A comprehensive Python framework for extracting, processing, and analyzing molecular crystal structures from the Cambridge Structural Database (CSD).
- High-Performance Pipeline: GPU-accelerated batch processing with PyTorch
- CSD Integration: Direct interface to Cambridge Structural Database
- Advanced Analytics: Fragment analysis, intermolecular contacts, and geometric descriptors
- Efficient Storage: HDF5-based data management with variable-length datasets
- Scalable Architecture: Parallel processing for large datasets
The full documentation includes:
- Getting Started Guide - Installation and quickstart
- User Guide - Core concepts and workflows
- API Reference - Complete API documentation
- Tutorials - Step-by-step guides
- Examples - Ready-to-run code
# Install CSA
pip install -e .
# Run analysis
python src/csa_main.py --config your_config.jsonFor detailed installation instructions and requirements, see the Installation Guide.

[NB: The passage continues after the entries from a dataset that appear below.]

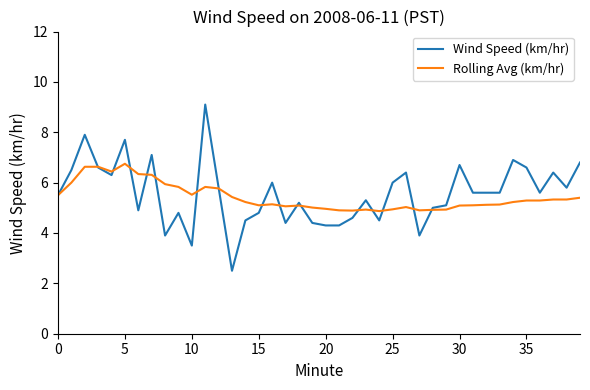

What is the smallest value displayed?

2.5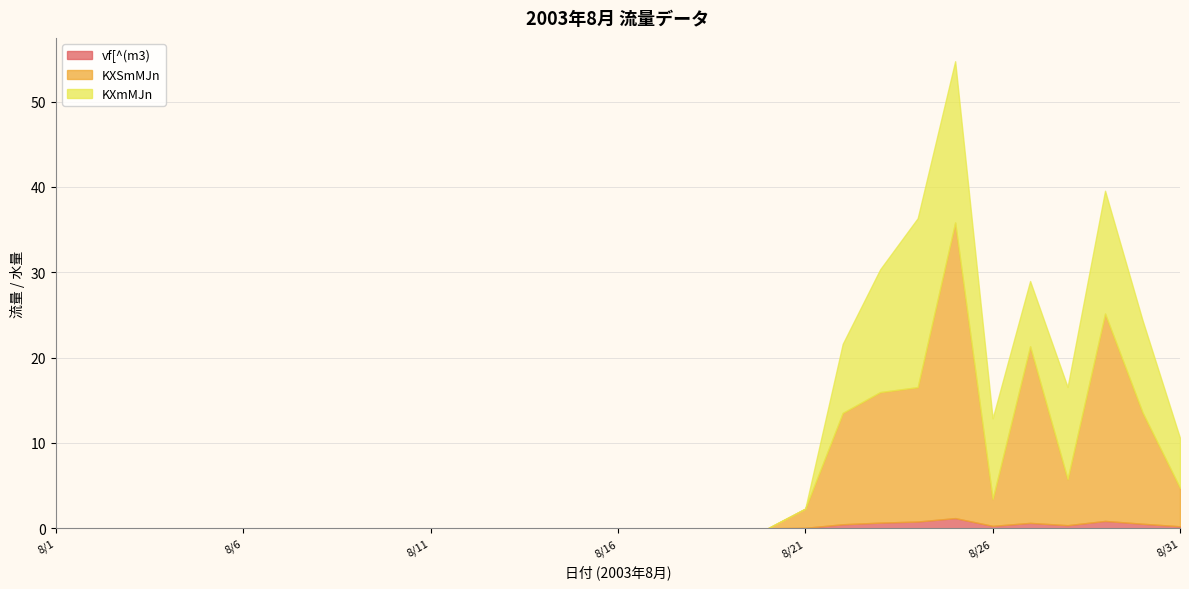

Reading right to left, transcribe all the data shown in this chart.

vf[^(m3): 8/31=0.2	8/30=0.5	8/29=0.9	8/28=0.4	8/27=0.6	8/26=0.3	8/25=1.2	8/24=0.8	8/23=0.7	8/22=0.5	8/21=0.1	8/20=0.0	8/19=0.0	8/18=0.0	8/17=0.0	8/16=0.0	8/15=0.0	8/14=0.0	8/13=0.0	8/12=0.0	8/11=0.0	8/10=0.0	8/9=0.0	8/8=0.0	8/7=0.0	8/6=0.0	8/5=0.0	8/4=0.0	8/3=0.0	8/2=0.0	8/1=0.0
KXSmMJn: 8/31=4.5	8/30=13.0	8/29=24.3	8/28=5.4	8/27=20.7	8/26=3.1	8/25=34.6	8/24=15.7	8/23=15.3	8/22=13.0	8/21=2.2	8/20=0.0	8/19=0.0	8/18=0.0	8/17=0.0	8/16=0.0	8/15=0.0	8/14=0.0	8/13=0.0	8/12=0.0	8/11=0.0	8/10=0.0	8/9=0.0	8/8=0.0	8/7=0.0	8/6=0.0	8/5=0.0	8/4=0.0	8/3=0.0	8/2=0.0	8/1=0.0
KXmMJn: 8/31=5.8	8/30=10.8	8/29=14.4	8/28=10.8	8/27=7.6	8/26=9.4	8/25=18.9	8/24=19.8	8/23=14.4	8/22=8.1	8/21=0.0	8/20=0.0	8/19=0.0	8/18=0.0	8/17=0.0	8/16=0.0	8/15=0.0	8/14=0.0	8/13=0.0	8/12=0.0	8/11=0.0	8/10=0.0	8/9=0.0	8/8=0.0	8/7=0.0	8/6=0.0	8/5=0.0	8/4=0.0	8/3=0.0	8/2=0.0	8/1=0.0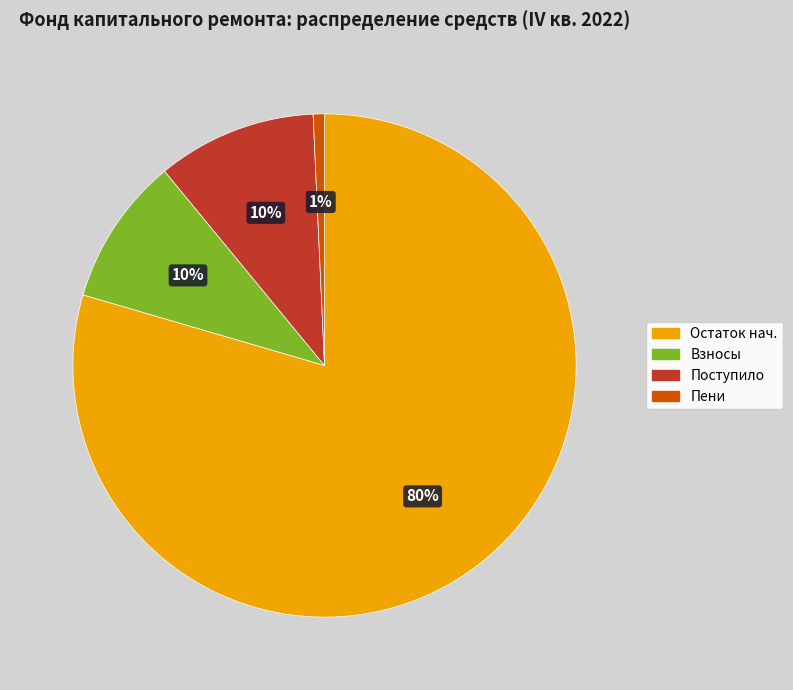

The Пени slice represents 1% of the pie. True or false?

True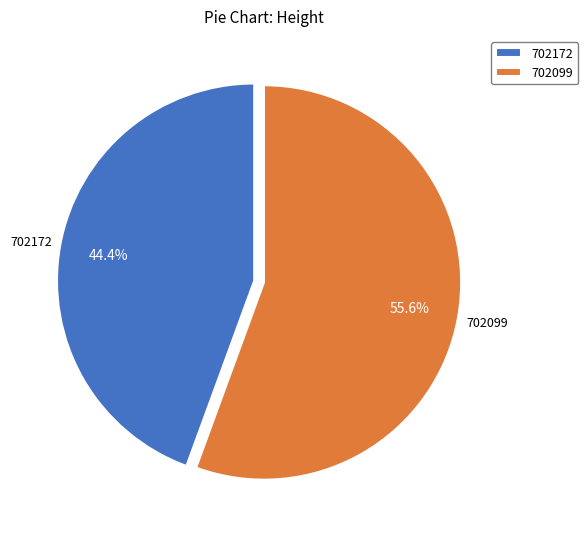

The 702099 slice represents 56% of the pie. True or false?

True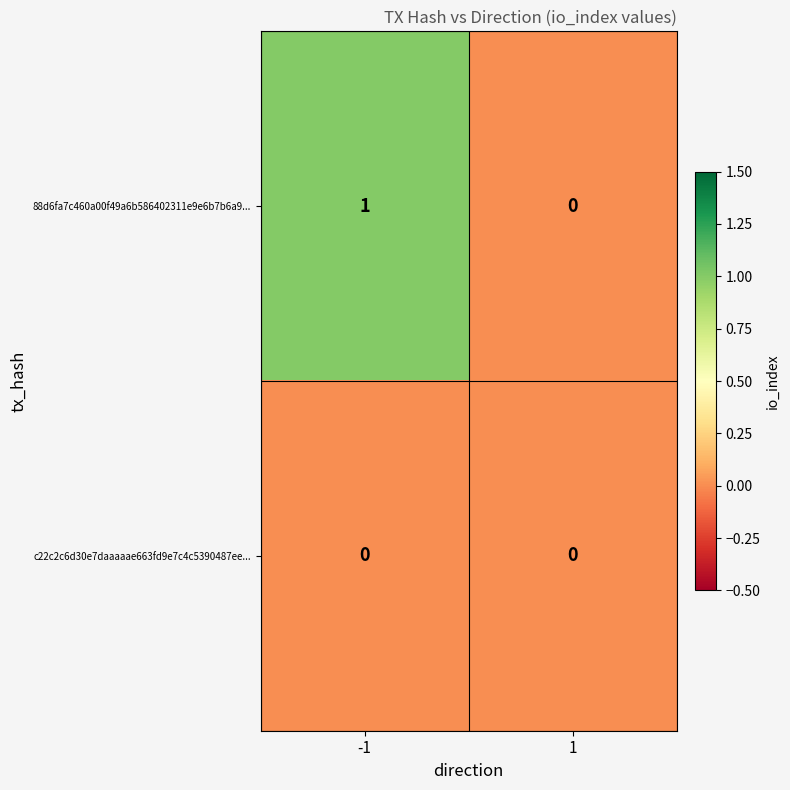

How many series are shown in this chart?

2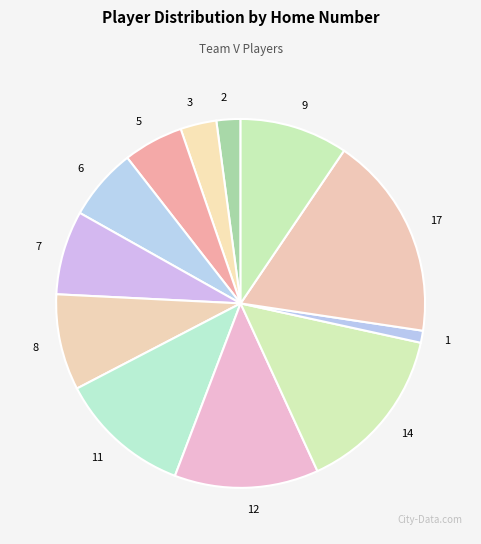

Count the number of slices in the pie.

12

CSA transforms raw crystallographic data into analysis-ready datasets through a five-stage pipeline:
- Family Extraction - Query and organize CSD structures by chemical families
- Similarity Clustering - Group structures by 3D packing similarity
- Representative Selection - Choose optimal structures using statistical metrics
- Data Extraction - Extract atomic coordinates, bonds, and intermolecular contacts
- Feature Engineering - Compute advanced geometric and topological descriptors
- Python 3.9 (Required for CSD Python API)
- PyTorch (GPU recommended)
- Valid CCDC license for CSD access
- HDF5 and related dependencies
See the full requirements in the documentation.
Contributions are welcome! Please see our contributing guidelines for details.
This project is licensed under the MIT License - see the LICENSE file for details.
Note: CSA requires a valid Cambridge Crystallographic Data Centre (CCDC) license for full functionality.